In short, a secret is any piece of data that forms part of an application security fabric to allow applications and services (or higher-level operating systems or lower-level APIs) to authenticate and authorize users or machines with access to resources.
Injected Honeytokens, Sweet!
GitGuardian says its MCP server enables DevOps teams to detect, respond to and remediate security incidents as code is being written. It allows developers to scan code, manage incidents and “inject honeytokens” directly from AI-enhanced IDEs like Cursor and Windsurf. This approach compresses the traditional security feedback loop, from commit to alert to fix, into minutes.
For completeness here, let’s remember that honeytokens are smaller second cousins to honeypots. A honeypot is a fully blown decoy system (the size of an application server, upward to a server or even a network) fabricated to attract malicious actors in order to observe their behavior and interactions. Logically, then, a honeytoken is a smaller unit of data that is placed inside a dataset, application or other service to also entice attackers and understand their attack vectors and patterns.

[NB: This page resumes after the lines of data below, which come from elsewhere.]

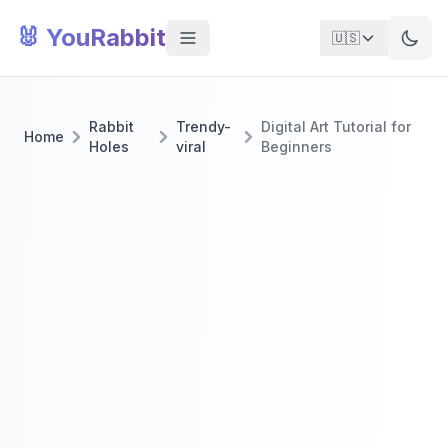
🐰 YouRabbit
🇺🇸
Rabbit
Trendy-
Digital Art Tutorial for
Home
Holes
viral
Beginners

“This is a new security primitive,” said Eric Fourrier, co-founder and CEO of GitGuardian. “By launching our MCP server, we’re enabling agents to take proactive, context-aware security actions directly in the development environment. Developers no longer need to wait for delayed alerts or decipher vague ticket instructions. Security now happens as they code. The GitGuardian MCP Server acts as a command center that allows AI agents to read from and orchestrate tasks across the organization’s broader security ecosystem.”
Intelligent Agents Command Hub
Fourrier and team say that teams using this technology will see that agents can now automatically scan files pre-release, identify and remediate hardcoded secrets and inject honeytokens into code for early breach detection. Built with read-only permissions by design, GitGuardian’s MCP Server minimizes security risk while maximizing utility. It ensures agent behavior is safe, supervised and auditable.

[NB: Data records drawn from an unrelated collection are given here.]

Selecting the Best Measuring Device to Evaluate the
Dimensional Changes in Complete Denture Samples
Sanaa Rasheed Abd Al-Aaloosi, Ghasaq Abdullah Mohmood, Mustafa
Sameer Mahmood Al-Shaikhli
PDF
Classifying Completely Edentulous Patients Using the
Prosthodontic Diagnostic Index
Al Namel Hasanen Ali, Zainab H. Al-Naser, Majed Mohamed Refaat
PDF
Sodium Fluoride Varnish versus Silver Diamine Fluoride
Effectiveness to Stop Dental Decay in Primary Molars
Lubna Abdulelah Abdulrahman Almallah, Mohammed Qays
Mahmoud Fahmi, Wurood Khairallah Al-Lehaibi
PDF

“We’re not just pushing data to IDEs,” said Mathieu Bellon, senior product manager at GitGuardian. “We’re giving intelligent agents the tools and context they need to take action responsibly and securely, directly within the developer’s workflow. The MCP Server is compatible with any IDE or platform that supports the Model Context Protocol (MCP). With these capabilities, security becomes a collaborative, real-time experience for developers so that there is no more context switching to external tools, no more reactive security loops and no more ambiguity around incident ownership.”
Perfect Posture?
Developers and wider DevOps teams are promised the ability to gain agency over their security posture with tools tailored to their environment and pace. Both Fourrier and Bellon insist that secrets sprawl remains one of the most pervasive and underestimated security threats today. Hardcoded API keys, credentials and tokens can lead to costly breaches if not identified and remediated quickly.

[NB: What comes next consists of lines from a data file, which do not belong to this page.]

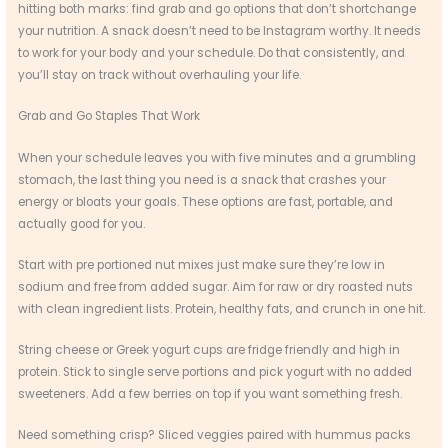
hitting both marks: find grab and go options that don’t shortchange
your nutrition. A snack doesn’t need to be Instagram worthy. It needs
to work for your body and your schedule. Do that consistently, and
you’ll stay on track without overhauling your life.
Grab and Go Staples That Work
When your schedule leaves you with five minutes and a grumbling
stomach, the last thing you need is a snack that crashes your
energy or bloats your goals. These options are fast, portable, and
actually good for you.
Start with pre portioned nut mixes just make sure they’re low in
sodium and free from added sugar. Aim for raw or dry roasted nuts
with clean ingredient lists. Protein, healthy fats, and crunch in one hit.
String cheese or Greek yogurt cups are fridge friendly and high in
protein. Stick to single serve portions and pick yogurt with no added
sweeteners. Add a few berries on top if you want something fresh.
Need something crisp? Sliced veggies paired with hummus packs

“The rapid rise of intelligent development tools like Copilot, Cursor, Windsurf and Claude has further fueled the explosion of non-human identities and hardcoded credentials scattered across codebases, wikis, CI pipelines and collaboration platforms. Traditional security tools are not keeping up,” say the pair. “By embedding secrets detection and response within the development pipeline, GitGuardian’s MCP Server offers a transformative approach to reducing security risk without slowing development velocity.”
Humanizing Non-Human Controls
In an age when DevOps practitioners need to know their NHI from their MCP APIs, it could well be time to humanize the practice of non-human identity security management.